As a result of this I believe that the biggest table (the one with > 5million
pages worth of dead space) has never been vacuumed to completion. I suspect
this is the case for a few of the other top dead space tables as well but I
can't be sure.

My first priority was to get this vacuum scenario cleaned up. First off I
added the biggest table into pg_autovacuum and set the enabled column to
false ('f'). Then I set vacuum_cost_delay to 10 and in the same session
ran "vacuum analyze verbose big_table".  This ran for 7.5 hours before we had
to kill it due to system load - and to make matters worse the high system
load was forcing many of the nightly batch queries that load, update, etc the
data to stack up to a point where the system was at less than 2% idle (CPU)
for the next 4 hours and barely responding to the command line.

To make matters worse I find out this morning that the db is at 85% per used
transaction ID's - again since a vacuum on the entire db has never been
completed.

As far as I can tell, the overall db size is currently 199G of which approx
104G seems to be valid data.

Here's my thoughts per how to proceed:

=====================================
1) fix the big table ASAP (probably over the weekend) since it's not only the
biggest table but the most active like this:

   a) run a pg_dump of this table

   b)  restore this dump into a new table (i.e. new_big_table)

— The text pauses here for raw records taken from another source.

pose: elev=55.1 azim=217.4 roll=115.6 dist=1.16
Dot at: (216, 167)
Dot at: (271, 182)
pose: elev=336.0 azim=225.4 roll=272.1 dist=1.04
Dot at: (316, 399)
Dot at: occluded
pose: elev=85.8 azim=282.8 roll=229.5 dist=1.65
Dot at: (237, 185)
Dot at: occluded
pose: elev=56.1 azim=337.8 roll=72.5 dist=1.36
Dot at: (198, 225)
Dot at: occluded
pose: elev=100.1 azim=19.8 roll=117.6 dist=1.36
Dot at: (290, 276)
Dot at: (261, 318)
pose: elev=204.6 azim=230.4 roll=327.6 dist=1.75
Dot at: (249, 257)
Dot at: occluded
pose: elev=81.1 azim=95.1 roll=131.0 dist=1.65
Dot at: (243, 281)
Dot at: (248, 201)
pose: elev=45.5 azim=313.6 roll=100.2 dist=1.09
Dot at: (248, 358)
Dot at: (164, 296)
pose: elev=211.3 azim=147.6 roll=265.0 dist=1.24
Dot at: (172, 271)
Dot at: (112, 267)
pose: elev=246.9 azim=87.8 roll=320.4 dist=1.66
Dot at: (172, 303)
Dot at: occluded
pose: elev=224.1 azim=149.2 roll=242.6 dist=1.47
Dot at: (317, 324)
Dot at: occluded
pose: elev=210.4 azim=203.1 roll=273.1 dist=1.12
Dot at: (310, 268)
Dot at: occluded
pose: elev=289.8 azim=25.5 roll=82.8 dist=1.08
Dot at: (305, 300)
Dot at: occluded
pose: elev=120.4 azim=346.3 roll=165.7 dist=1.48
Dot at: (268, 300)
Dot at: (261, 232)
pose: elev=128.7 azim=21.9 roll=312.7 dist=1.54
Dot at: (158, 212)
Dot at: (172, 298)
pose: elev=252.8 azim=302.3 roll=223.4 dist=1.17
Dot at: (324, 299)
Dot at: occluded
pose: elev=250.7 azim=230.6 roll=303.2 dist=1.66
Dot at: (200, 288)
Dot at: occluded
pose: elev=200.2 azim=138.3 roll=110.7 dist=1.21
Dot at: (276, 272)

   c) lock the original big_table, sync any changes, inserts, deletes since we
did the dump from big_table into new_big_table

   d) drop big_table

   e) re-name new_big_table to big_table

* I may run through this for a few of the other large, highly active tables
that have minimal page density as well.
=====================================


The development folks that have been here awhile tell me that it seems like
when they have a query (not limited to vacuum processes) that has been
running for a long time (i.e. > 5 or 6 hours) that the query sort of "goes
crazy" and the entire system gets pegged until they kill that process. - I've
not heard of this but I suspect upgrading to 8.2.4 is probably a good plan at
this point as well, so for step 2, I'll do this:

=====================================
2) (obviously I'll do this in dev first, then in QA and finally in prod)
   a) install verson 8.2.4 from source, leaving 8.1.4 in place

   b) create the new 8.2.4 cluster on a new port

   c) setup WAL archiving on the 8.1.4 cluster

   d) do a full dump of the 8.1.4 cluster and restore it to the new 8.2.4
cluster

   e) stop the 8.2.4 cluster and bring it up in recovery mode, pointing it to
the directory where we're archiving the 8.1.4 cluster's WAL segments.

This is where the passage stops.